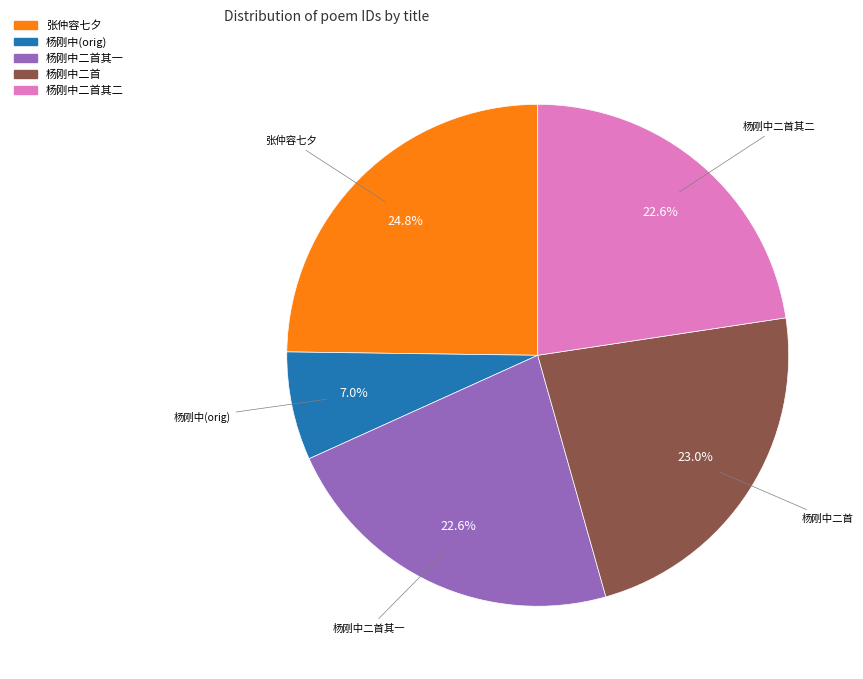

To the nearest percent, what is the difference between the largest and smallest slice percentages?

18%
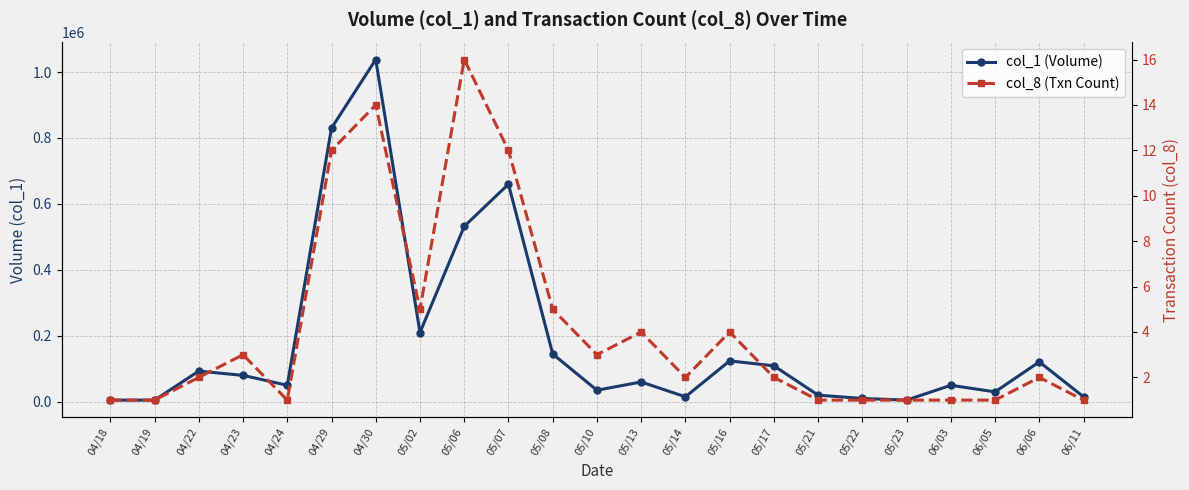

Which has a higher value, 06/03 or 05/10?

06/03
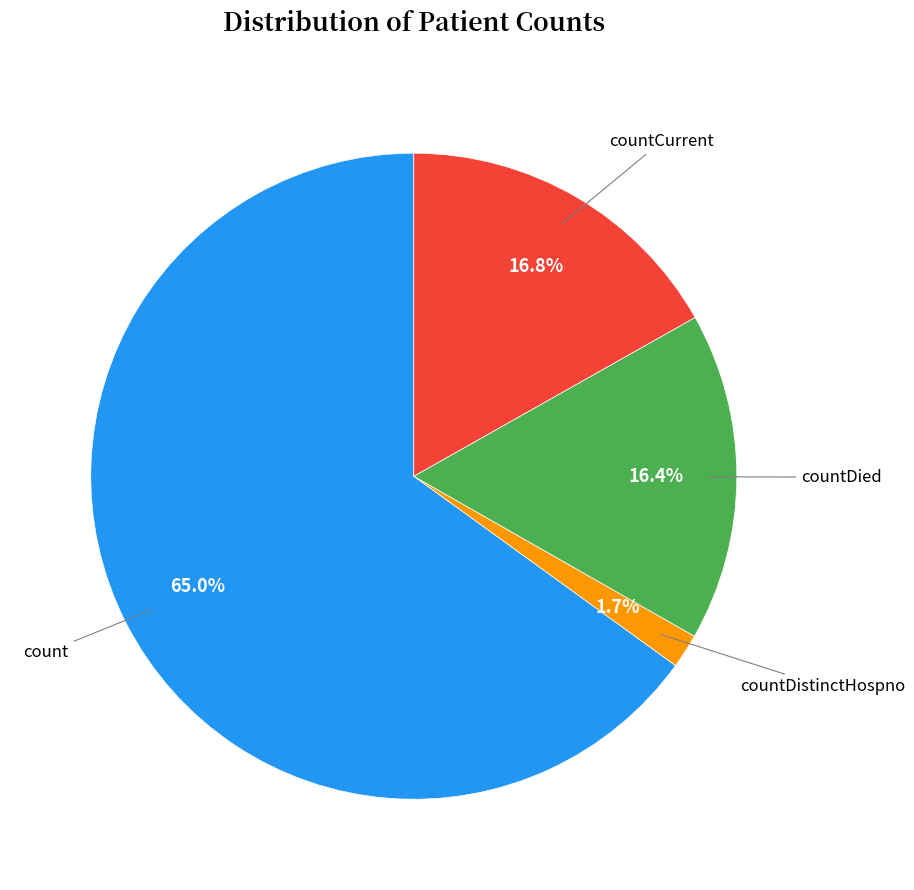

Is there a majority slice in this chart?

Yes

Exercise instructions = Turn the rows above into a numbered list with no blank lines, and leave out the pictures.

Answer to this problem =
1. To the nearest percent, what is the difference between the largest and smallest slice percentages?
2. 18%
3. Which has a higher value, 06/03 or 05/10?
4. 06/03
5. Is there a majority slice in this chart?
6. Yes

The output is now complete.